DEFENDING champion Ding Junhui crashed out of the BGC Masters despite a battling comeback against crowd favourite Ronnie O’Sullivan.
Four-time Masters champion O’Sullivan looked a comfortable winner against Chinese cueman Junhui - whom he crushed 10-3 in the 2007 Masters final which reduced his opponent to tears - as he surged into a commanding 4-1 lead at the Alexandra Palace.
Breaks of 76 and 62 did the bulk of the damage before Ding, who lives and practices in Sheffield, rallied and levelled at 4-4 by winning three frames on the spin with a top run of 59 to set up an exciting finish.
But it was O’Sullivan who kept his hopes alive of a fifth Masters crown thanks to breaks of 51 and 125 to clinch a deserved victory.
“Ding is a great player, so I was very pleased to get the result,” admitted O’Sullivan. “We both missed a few balls, but I stayed relaxed after he pulled back to 4-4 from 4-1 up.
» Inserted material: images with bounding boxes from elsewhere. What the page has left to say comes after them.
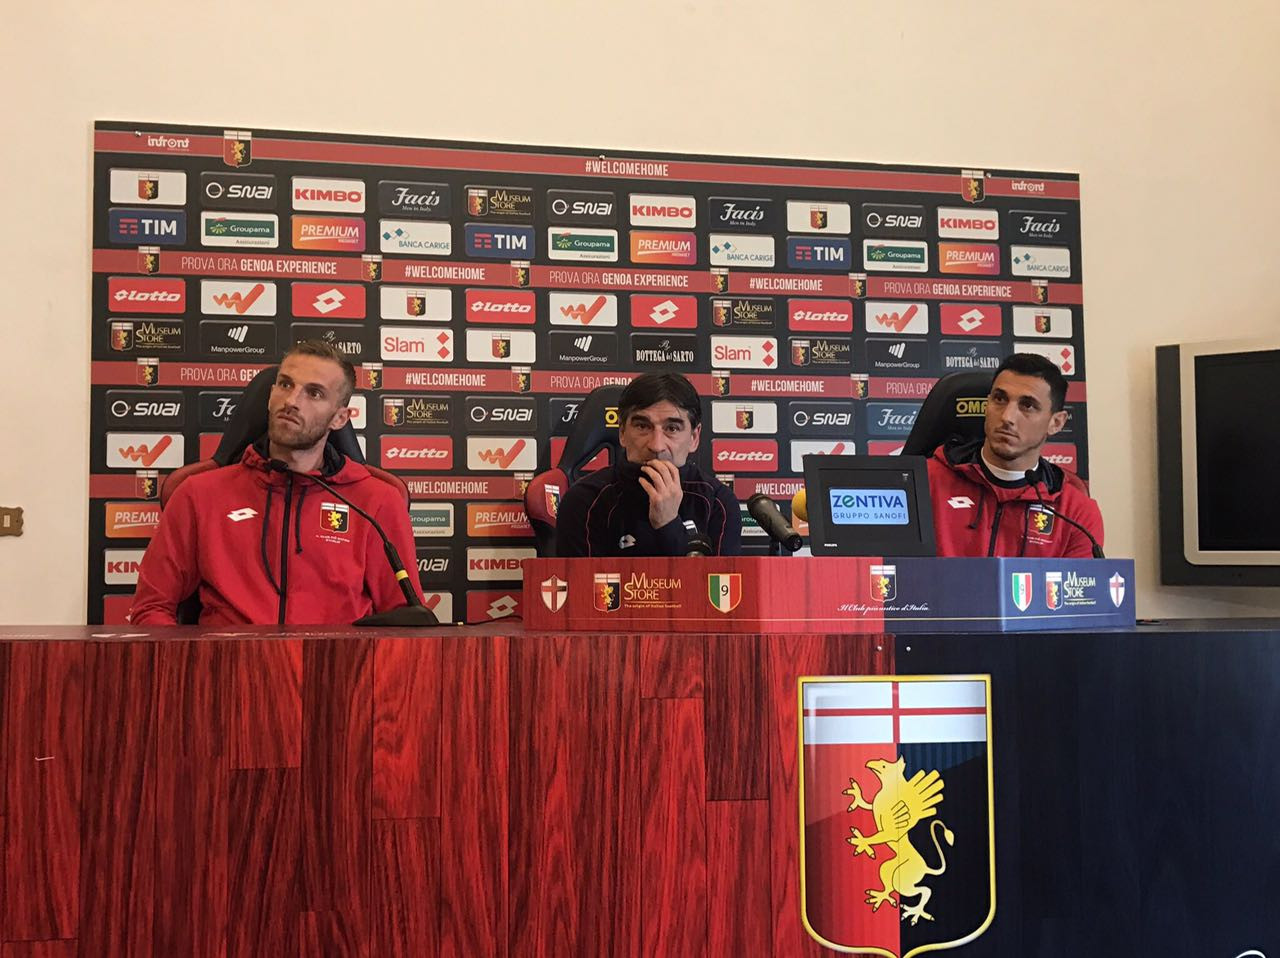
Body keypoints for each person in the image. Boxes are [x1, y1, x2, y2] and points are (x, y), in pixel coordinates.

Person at [130, 340, 423, 625]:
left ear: (339, 418)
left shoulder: (375, 502)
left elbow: (405, 621)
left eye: (314, 393)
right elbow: (151, 608)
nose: (292, 401)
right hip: (226, 658)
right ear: (270, 396)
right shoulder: (199, 494)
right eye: (285, 385)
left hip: (337, 659)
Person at [927, 353, 1104, 557]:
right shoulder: (926, 482)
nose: (1007, 417)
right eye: (1000, 399)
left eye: (1027, 405)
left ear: (1056, 423)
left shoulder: (1077, 514)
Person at [555, 373, 741, 557]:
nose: (656, 446)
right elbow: (580, 578)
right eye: (642, 427)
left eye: (672, 428)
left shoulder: (718, 503)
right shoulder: (583, 501)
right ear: (622, 432)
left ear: (694, 437)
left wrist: (668, 525)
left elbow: (716, 578)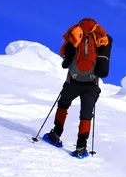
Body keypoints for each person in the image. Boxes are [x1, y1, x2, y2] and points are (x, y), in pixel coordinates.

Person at [45, 18, 112, 157]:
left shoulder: (74, 38)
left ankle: (56, 133)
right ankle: (81, 147)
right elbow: (102, 69)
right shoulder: (101, 39)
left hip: (73, 81)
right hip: (91, 84)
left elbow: (65, 64)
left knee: (63, 104)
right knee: (86, 115)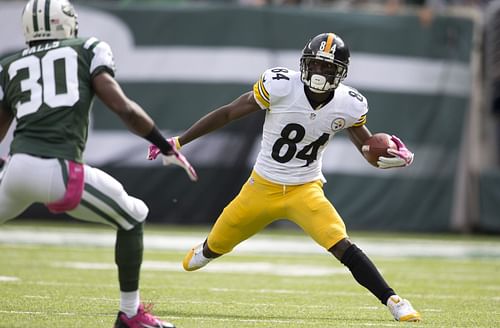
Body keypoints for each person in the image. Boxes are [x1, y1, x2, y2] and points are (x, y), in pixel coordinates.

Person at [149, 32, 421, 322]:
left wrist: (388, 160)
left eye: (328, 68)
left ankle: (393, 300)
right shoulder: (280, 85)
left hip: (305, 189)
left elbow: (367, 150)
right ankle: (206, 248)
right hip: (261, 187)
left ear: (340, 72)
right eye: (316, 64)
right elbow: (229, 113)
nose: (320, 72)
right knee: (211, 250)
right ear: (305, 64)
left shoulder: (349, 104)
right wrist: (178, 142)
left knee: (341, 243)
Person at [0, 1, 197, 327]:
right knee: (133, 217)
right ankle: (131, 314)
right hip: (59, 169)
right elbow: (124, 108)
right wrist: (164, 146)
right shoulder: (86, 48)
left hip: (18, 170)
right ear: (66, 24)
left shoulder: (10, 65)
“A good player was going to go out, but that is the Masters and the way the draw was.”
O’Sullivan now faces either snooker’s latest hot prospect Judd Trump or Stuart Bingham, this season’s Australian Open winner, in the quarter-finals on Thursday.
An understandably dejected Ding said: “I didn’t feel I was concentrating at all, and neither of us played well. I have been back in China for a while, and miss it when I am away.
“I will now be going back for Chinese New Year on January 23 to spend it with my friends and family.”
As an invitational event, the Masters carries no world ranking points, so nothing O’Sullivan achieves in the coming week will have an effect on his position.
He currently stands 16th, in real danger of being knocked out of the elite pack of players for the first time since the start of his career. He must be in the top 16 after next month’s Welsh Open, or face having to play a qualifying match to reach the Crucible.
“I know I’m not ready for the qualifiers,” O’Sullivan said. “I know I’m too good to be playing the qualifiers and that’s not being big-headed.”
But O’Sullivan will not put his personal life on hold for the sake of an automatic place in the World Championship, or any other tournament.
He was convinced to play on after sessions with sports psychiatrist Dr Steve Peters, having threatened to quit snooker a year ago.
“I was ready to retire last year. At this time last year I’d made my mind up,” O’Sullivan said. “Then I met Steve Peters and I didn’t want him really to be able to help me.
“But he has, and I’ve been working with him and I’ve had a couple of blips along the way.”